Repeat the listing exactly. Do not carry over any pictures.
** Record extracts follows **
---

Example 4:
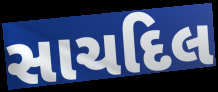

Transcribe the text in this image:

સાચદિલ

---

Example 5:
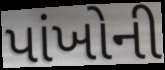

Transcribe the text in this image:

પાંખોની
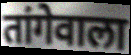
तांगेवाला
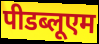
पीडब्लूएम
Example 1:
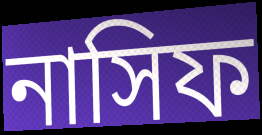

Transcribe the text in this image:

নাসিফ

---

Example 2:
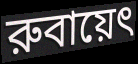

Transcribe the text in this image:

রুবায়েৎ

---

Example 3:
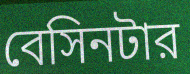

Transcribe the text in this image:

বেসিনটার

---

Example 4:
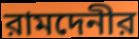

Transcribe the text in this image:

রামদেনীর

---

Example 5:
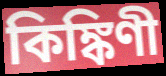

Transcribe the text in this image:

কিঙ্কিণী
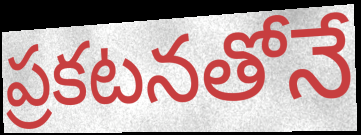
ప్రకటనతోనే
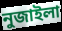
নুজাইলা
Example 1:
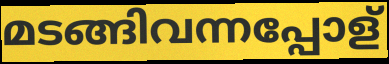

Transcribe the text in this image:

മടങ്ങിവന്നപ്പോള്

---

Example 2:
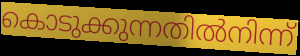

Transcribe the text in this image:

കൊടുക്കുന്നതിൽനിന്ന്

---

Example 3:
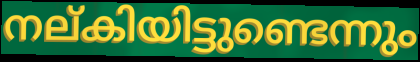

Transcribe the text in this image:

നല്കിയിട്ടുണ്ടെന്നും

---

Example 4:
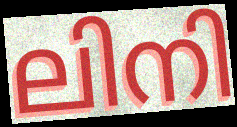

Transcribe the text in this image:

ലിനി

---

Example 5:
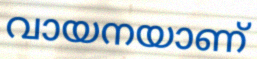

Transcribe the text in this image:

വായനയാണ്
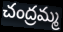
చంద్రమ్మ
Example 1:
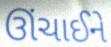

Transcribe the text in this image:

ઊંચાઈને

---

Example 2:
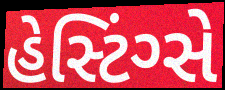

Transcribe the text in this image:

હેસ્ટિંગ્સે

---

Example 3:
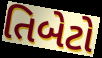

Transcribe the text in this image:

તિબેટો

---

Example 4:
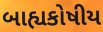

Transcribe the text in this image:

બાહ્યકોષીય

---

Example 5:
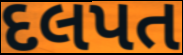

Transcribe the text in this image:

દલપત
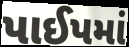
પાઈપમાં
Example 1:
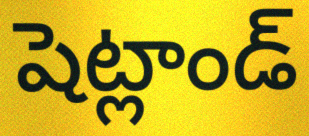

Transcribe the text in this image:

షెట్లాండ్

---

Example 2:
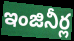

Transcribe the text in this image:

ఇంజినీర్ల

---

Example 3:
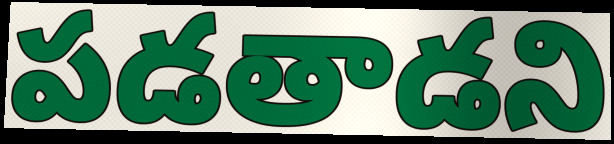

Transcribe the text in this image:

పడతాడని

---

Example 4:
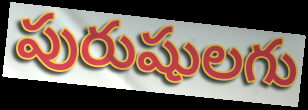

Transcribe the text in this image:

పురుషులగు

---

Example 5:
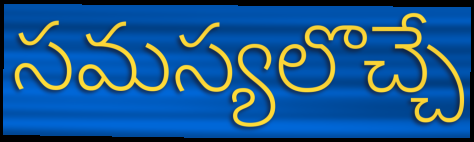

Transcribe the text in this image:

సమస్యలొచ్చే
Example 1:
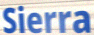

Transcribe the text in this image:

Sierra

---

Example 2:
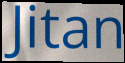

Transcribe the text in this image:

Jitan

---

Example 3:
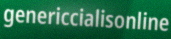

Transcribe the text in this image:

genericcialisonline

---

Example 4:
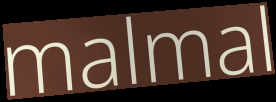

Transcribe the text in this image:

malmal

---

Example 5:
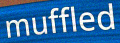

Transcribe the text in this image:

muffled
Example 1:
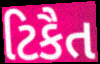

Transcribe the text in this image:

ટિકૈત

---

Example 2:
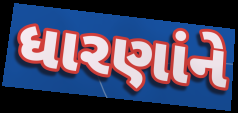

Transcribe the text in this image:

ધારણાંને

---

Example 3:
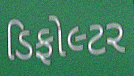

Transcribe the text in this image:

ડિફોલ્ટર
** End of Record extracts **
=== Task solution ===
---

Example 4:

Transcribe the text in this image:

સાચદિલ

---

Example 5:

Transcribe the text in this image:

પાંખોની
तांगेवाला
पीडब्लूएम
Example 1:

Transcribe the text in this image:

নাসিফ

---

Example 2:

Transcribe the text in this image:

রুবায়েৎ

---

Example 3:

Transcribe the text in this image:

বেসিনটার

---

Example 4:

Transcribe the text in this image:

রামদেনীর

---

Example 5:

Transcribe the text in this image:

কিঙ্কিণী
ప్రకటనతోనే
নুজাইলা
Example 1:

Transcribe the text in this image:

മടങ്ങിവന്നപ്പോള്

---

Example 2:

Transcribe the text in this image:

കൊടുക്കുന്നതിൽനിന്ന്

---

Example 3:

Transcribe the text in this image:

നല്കിയിട്ടുണ്ടെന്നും

---

Example 4:

Transcribe the text in this image:

ലിനി

---

Example 5:

Transcribe the text in this image:

വായനയാണ്
చంద్రమ్మ
Example 1:

Transcribe the text in this image:

ઊંચાઈને

---

Example 2:

Transcribe the text in this image:

હેસ્ટિંગ્સે

---

Example 3:

Transcribe the text in this image:

તિબેટો

---

Example 4:

Transcribe the text in this image:

બાહ્યકોષીય

---

Example 5:

Transcribe the text in this image:

દલપત
પાઈપમાં
Example 1:

Transcribe the text in this image:

షెట్లాండ్

---

Example 2:

Transcribe the text in this image:

ఇంజినీర్ల

---

Example 3:

Transcribe the text in this image:

పడతాడని

---

Example 4:

Transcribe the text in this image:

పురుషులగు

---

Example 5:

Transcribe the text in this image:

సమస్యలొచ్చే
Example 1:

Transcribe the text in this image:

Sierra

---

Example 2:

Transcribe the text in this image:

Jitan

---

Example 3:

Transcribe the text in this image:

genericcialisonline

---

Example 4:

Transcribe the text in this image:

malmal

---

Example 5:

Transcribe the text in this image:

muffled
Example 1:

Transcribe the text in this image:

ટિકૈત

---

Example 2:

Transcribe the text in this image:

ધારણાંને

---

Example 3:

Transcribe the text in this image:

ડિફોલ્ટર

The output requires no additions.